A decade ago in 1990, at the outset of the terrorist
war in Jammu and Kashmir inspired and supported by Pakistan, India threatened
to attack terrorist bases and supply lines in Pakistani territory in order to
bring about an early end to the violence. Such an action would have repeated
the events of 1965, when Pakistan sent mujahideen and tribals supported by its
own military across the Line of Control in the state, and India countered by
opening several fronts that effectively routed the Pakistani proxy war.
In 1990, however, the equation had changed
drastically. Pakistan, as reported by award-winning New Yorker reporter
Seymour Hersh, used its newly built nuclear arsenal as its ultimate blackmail
threat. Reportedly, US-supplied Pakistani F-16s were armed with nuclear
weapons, and India was dissuaded from using surgical strikes against terrorist
bases to quickly end the terrorist insurgency. The Pakistani nuclear threats
have continued during the past decade, and were reemphasized during the Kargil
skirmishes in 1999. Indian authorities, concerned about nuclear retaliation
against Indian population centers, stayed just inside their side of the Line
of Control in Jammu and Kashmir state. This is clearly the only situation in
history where a country has used nuclear blackmail in terrorist operations
against another nation.
The recent reports about the overwhelming superiority
of the Pakistani nuclear arsenal thus provide a powerful glimpse into the
actions (or lack of actions) of both the Indian and the United States
governments in countering what is regarded by both countries as the premier
terrrorist threat in the world. The Indian government is conciously treading
lightly, and willing to undergo a slow bleed in Jammu and Kashmir despite the
magnitude of the daily death and destruction unleashed by Pakistan-sponsored
terrorist groups.
Furthemore, many observers have been surprised by the
weak-kneed response by the US administration to Pakistan's continued
involvement as a major entity of a terrorist "hub". Amos Perlmutter
(Washington Times, May 24, 2000) recently questioned the US State Department's
contradictory handling of Pakistani terrorism. Ex-US Ambassador Arthur Davis
also has expressed identical sentiments.
However, the recent revelation of the size of
Pakistani nuclear arsenal provides a very likely explanation of the impotent
US response to what is clearly the largest international terrorist threat.
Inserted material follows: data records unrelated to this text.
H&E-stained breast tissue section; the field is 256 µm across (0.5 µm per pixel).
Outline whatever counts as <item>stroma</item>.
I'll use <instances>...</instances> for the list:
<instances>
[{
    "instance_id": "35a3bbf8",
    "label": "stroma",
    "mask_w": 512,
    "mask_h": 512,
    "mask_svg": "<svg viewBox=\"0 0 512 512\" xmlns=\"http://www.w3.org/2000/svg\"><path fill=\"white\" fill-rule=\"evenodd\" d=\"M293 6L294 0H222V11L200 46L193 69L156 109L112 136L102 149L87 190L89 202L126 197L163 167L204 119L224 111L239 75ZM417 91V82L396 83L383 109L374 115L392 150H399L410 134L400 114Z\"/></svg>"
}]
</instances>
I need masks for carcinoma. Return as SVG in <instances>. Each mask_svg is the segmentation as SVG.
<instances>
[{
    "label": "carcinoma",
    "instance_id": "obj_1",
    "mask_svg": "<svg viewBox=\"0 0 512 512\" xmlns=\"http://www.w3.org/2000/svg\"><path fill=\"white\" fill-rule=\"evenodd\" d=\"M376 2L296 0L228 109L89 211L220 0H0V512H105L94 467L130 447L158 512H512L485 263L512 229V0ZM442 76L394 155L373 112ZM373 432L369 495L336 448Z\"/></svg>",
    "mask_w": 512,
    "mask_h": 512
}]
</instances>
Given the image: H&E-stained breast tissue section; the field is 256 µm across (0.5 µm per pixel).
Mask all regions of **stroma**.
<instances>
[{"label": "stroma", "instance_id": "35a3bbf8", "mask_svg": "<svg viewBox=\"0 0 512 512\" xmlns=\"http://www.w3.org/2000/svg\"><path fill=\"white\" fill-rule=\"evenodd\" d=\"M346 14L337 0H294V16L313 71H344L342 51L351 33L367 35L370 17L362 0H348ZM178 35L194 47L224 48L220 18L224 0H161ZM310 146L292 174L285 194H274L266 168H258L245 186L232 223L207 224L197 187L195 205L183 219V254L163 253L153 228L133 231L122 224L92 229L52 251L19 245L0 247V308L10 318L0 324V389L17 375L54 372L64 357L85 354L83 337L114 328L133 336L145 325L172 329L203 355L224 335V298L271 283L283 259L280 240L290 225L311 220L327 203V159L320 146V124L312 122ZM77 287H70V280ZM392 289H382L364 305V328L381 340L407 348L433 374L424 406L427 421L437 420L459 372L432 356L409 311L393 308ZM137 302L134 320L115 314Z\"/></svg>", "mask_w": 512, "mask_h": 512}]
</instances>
With 100 nuclear warheads now in place, Pakistan is one of the rogue states
that the US itself perceives a future threat from. While North Korea, Iran and
Iraq are far away from a successful nuclear weapons program, Pakistan has
planes and missiles armed and ready. With no record of successful democracy,
and military and civilian governments alike clearly controlled by Islamic
terrorist groups that threaten the US regularly, Pakistan is likely viewed by
the State Department as the most credible nuclear threat in the coming decade.
Kashmir Information Network believes that the recent explanations provided by
the US State Department about its refusal to declare Pakistan a terrorist
sponsor are misleading at best. The real reason may be that, until the US has
a strategic missile defense system in place, it is in no position to pursue an
aggressive policy against an unstable country with 100 nuclear warheads
controlled by anti-US and anti-western Islamic fundamentalist groups that
collaborate and co-train with the likes of Osama Bin-Laden.